Grigori Perelman electrified the mathematical world 3 years ago with his claim to have solved one of the most famous problems in mathematics (SN: 6/14/03, p. 378: If It Looks Like a Sphere…). The Russian mathematician has now been awarded a Fields Medal, the highest honor in mathematics, given every 4 years to up to four recipients age 40 or under.
Fields Medals, presented this week at the International Congress of Mathematicians in Madrid, also went to Wendelin Werner of the University of Paris-Sud in Orsay, Andrei Okounkov of Princeton University, and Terence Tao of the University of California, Los Angeles.
Perelman’s work provides proofs of two major questions in topology, the mathematical theory of shapes. The century-old Poincaré conjecture states that if every loop embedded in a compact three-dimensional shape can be pulled down to a single point, then the shape is a three-dimensional sphere, albeit possibly a deformed one. The more recent but even more far-reaching Thurston geometrization conjecture states that every three-dimensional shape can be broken down into chunks and that each chunk possesses one of eight simple geometric structures.
In 3 years of scrutiny, mathematicians have uncovered no major flaws in Perelman’s proofs of the two conjectures. Researchers have now written more than 1,000 pages elucidating his ideas. If his Poincaré proof goes unrefuted for another 2 years, Perelman may be eligible for a $1 million prize offered by the Clay Mathematics Institute in Cambridge, Mass., for a proof of the conjecture. However, Perelman has dropped out of the mathematical scene, and when tracked down in St. Petersburg, Russia, he refused to accept the award.
Werner, another of this year’s Fields Medal winners, has made seminal advances in areas including percolation theory, an abstract model of how a fluid or gas filters through a semiporous material such as a sponge. At a critical degree of a material’s porosity, the fluid inside forms a pattern of clusters that looks roughly the same at any scale larger than very small ones. Werner and his collaborators calculated such a pattern’s fractal dimension, a measurement of the jaggedness of the clusters’ boundary. The researchers also related these patterns to the trajectory of a Brownian path—the random route taken by, say, a pollen grain in a glass of water—to prove a decades-old conjecture.
Werner’s work is “a watershed in the interaction between mathematics and physics,” says Charles Newman, director of New York University’s Courant Institute of Mathematical Sciences.

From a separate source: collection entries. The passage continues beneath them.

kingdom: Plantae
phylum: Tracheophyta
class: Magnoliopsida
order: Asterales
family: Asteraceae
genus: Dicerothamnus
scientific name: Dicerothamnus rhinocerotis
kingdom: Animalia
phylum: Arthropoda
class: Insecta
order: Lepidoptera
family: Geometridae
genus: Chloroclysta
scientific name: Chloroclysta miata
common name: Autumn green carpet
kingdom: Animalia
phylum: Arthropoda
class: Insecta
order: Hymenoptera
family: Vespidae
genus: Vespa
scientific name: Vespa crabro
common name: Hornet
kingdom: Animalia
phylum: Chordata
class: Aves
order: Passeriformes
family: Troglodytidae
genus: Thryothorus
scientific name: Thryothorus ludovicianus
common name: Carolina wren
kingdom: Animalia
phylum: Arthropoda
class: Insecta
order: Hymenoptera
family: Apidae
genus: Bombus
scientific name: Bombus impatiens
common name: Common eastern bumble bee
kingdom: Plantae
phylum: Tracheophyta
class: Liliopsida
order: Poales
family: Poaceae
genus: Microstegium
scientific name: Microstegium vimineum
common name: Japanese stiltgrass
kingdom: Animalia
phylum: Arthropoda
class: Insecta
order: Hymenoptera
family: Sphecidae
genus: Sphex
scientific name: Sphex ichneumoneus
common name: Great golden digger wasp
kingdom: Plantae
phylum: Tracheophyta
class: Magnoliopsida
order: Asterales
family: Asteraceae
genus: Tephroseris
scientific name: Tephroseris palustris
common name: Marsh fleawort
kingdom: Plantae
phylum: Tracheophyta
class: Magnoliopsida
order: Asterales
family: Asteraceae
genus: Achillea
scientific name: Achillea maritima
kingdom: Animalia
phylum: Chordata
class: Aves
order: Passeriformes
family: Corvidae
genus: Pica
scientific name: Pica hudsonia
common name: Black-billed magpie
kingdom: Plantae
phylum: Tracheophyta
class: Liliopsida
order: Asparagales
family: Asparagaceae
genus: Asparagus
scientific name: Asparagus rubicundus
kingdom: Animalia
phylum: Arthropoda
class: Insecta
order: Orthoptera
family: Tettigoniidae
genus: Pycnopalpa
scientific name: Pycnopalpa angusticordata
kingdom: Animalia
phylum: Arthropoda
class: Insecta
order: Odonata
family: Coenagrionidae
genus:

The other two winners’ work also forged new links between physics and mathematics. For instance, Okounkov has used ideas from geometry and probability to characterize random shapes, such as the ones that form as tiny blocks melt off the corners of a cubical crystal. Okounkov linked the distribution of blocks of different sizes to the ways in which a whole number can be partitioned into a sum of smaller numbers. Using this connection, he and Richard Kenyon of the University of British Columbia in Vancouver showed that the two-dimensional shadow of such a crystal always has a distinctive shape and lies inside a simple curve.
Okounkov possesses “an unusual intuition that makes him able to find unexpected bridges between seemingly distant theories,” says Enrico Arbarello, a mathematician at the University of Rome.
Tao’s interests include prime numbers and quantum physics. In 2004, he and Ben Green of the University of Bristol in England proved that even though primes are few and far between, their sequence contains arithmetic progressions—sequences of numbers that differ by a fixed amount—of every possible length (SN: 4/24/04, p. 260: Available to subscribers at Primal Progress: Pattern hunters spy order among prime numbers). Tao has also made contributions to the study of wave maps, which are related to Einstein’s equations of general relativity, and nonlinear Schrödinger equations, which describe the behavior of light in a fiberoptic cable and other quantum phenomena.
“Some of his work gives one a feeling of awe that a human mind can master such complexity,” says Princeton mathematician Charles Fefferman. “And some makes one wonder how so many researchers could have missed something so seemingly obvious.”